Skip to content

0x321 Concurrency

This page describes the implementation and design of the kernel (mostly Linux).

1. CPU Virtualization

Concept (Limited Direct Execution) To have a better performance, it is desirable that each process should run on CPU directly, which raises the question of how to enable OS to regain control of CPU when the process is running on CPU. It turns out there are two ways to solve this question.

cooperative approach This assumes that each process behaves reasonably and would give control back to CPU frequently. Two approach allows the transfer of control

  • normal system call: syscall of course would transfer control to kernel
  • yield system call: there is a yield system call which do nothing but to transfer control. Some early version of OS (e.g: Mac OS 9) applies the approach, but is not a good idea in general, for example, the case of inf loop

non-cooperative approach Another way is to use timer's interrupt. The timer would raise interrupt at the scale of milliseconds. Kernel can implement the interrupt handler to manage processes.

When the interrupt get triggered, the process is similar to the system call. The hardware has some responsibilities (e.g: save the running state of the program to the kernel stack), so that return-from-trap would work.

During the interrupt, the OS can decide to switch to another process (context switch). it will save a few register values and restore a few from the next process, then the return-from-trap execution would wake the new process instead of the old one.

◆ ◆ ◆ ◆ ◆

● TASK TO COMPLETE
Reproduce word for word the part of the CPU virtualization notes between "When the interrupt" and "return-from-trap would work.", inclusive.

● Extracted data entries
◆ ◆ ◆ ◆ ◆

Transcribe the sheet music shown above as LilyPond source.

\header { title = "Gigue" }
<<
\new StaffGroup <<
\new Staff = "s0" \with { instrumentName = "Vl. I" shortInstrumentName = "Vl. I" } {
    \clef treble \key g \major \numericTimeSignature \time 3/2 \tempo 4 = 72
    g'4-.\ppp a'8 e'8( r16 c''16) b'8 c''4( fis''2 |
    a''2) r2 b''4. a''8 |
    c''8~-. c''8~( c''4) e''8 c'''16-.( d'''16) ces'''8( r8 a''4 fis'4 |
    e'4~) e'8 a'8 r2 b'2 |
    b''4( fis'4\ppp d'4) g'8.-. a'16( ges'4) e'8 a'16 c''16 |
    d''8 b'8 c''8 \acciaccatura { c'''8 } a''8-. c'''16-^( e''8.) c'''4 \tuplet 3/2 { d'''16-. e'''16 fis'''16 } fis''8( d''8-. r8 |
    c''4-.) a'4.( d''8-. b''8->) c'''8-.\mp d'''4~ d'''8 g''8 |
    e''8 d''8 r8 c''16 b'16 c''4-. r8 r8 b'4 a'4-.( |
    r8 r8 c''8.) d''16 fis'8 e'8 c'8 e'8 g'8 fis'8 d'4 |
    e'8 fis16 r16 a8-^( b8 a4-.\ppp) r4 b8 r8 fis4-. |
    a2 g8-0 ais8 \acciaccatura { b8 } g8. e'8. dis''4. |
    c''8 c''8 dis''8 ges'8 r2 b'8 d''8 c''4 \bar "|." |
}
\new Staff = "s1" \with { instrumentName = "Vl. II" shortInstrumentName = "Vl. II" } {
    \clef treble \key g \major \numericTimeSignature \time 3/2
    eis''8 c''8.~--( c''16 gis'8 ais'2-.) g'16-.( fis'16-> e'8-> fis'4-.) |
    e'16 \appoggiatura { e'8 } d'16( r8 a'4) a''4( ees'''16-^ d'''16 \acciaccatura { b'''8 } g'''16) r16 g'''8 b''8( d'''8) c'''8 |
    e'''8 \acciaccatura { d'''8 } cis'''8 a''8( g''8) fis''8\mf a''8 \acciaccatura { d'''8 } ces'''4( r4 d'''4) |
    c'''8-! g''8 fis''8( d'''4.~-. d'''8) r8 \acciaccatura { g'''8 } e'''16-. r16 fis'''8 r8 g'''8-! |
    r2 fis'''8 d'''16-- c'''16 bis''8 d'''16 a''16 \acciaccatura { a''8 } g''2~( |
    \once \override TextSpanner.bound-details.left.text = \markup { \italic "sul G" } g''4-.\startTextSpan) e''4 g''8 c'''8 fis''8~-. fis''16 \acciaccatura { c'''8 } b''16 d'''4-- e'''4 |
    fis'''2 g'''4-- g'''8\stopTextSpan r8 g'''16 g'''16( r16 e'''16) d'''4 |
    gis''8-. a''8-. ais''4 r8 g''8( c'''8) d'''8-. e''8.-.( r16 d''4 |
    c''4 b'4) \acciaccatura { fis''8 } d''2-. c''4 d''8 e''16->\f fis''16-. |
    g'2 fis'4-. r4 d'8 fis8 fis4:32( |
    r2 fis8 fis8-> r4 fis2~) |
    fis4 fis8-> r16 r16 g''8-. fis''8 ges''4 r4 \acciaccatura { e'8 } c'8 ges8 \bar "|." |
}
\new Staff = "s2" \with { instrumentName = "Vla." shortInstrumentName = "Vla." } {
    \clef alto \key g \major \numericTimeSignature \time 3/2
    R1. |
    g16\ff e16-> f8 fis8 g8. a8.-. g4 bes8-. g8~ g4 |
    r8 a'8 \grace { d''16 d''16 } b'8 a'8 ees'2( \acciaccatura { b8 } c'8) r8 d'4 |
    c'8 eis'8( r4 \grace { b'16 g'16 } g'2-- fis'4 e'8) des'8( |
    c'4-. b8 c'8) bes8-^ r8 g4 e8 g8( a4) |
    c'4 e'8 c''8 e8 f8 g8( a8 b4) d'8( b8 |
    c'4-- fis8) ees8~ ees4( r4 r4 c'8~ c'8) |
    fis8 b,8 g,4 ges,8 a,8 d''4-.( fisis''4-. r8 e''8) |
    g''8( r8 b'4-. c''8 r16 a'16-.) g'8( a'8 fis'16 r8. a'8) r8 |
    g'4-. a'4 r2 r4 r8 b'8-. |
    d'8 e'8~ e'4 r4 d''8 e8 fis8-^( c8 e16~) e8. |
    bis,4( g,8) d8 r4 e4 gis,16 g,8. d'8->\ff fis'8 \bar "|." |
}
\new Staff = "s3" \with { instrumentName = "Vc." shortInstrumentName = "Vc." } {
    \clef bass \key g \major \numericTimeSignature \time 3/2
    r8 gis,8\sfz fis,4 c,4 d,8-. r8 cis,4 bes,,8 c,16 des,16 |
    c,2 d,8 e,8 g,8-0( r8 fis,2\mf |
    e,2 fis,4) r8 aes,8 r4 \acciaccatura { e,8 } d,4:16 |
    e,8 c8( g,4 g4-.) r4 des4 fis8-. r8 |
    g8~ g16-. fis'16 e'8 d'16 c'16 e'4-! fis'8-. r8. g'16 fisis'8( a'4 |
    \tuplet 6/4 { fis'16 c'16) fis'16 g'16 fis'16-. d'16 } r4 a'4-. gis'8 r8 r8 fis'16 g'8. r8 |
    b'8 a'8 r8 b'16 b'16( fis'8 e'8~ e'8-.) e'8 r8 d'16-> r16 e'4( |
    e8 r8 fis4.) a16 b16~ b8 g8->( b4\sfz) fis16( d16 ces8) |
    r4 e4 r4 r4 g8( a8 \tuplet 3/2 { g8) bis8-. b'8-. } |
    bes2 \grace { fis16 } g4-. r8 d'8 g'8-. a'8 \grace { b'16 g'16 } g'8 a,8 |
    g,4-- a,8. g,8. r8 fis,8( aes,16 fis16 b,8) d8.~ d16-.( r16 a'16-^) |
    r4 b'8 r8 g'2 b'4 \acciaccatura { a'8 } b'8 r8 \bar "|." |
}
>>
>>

◆ ◆ ◆ ◆ ◆

● RESULT OF THIS TASK
When the interrupt get triggered, the process is similar to the system call. The hardware has some responsibilities (e.g: save the running state of the program to the kernel stack), so that return-from-trap would work.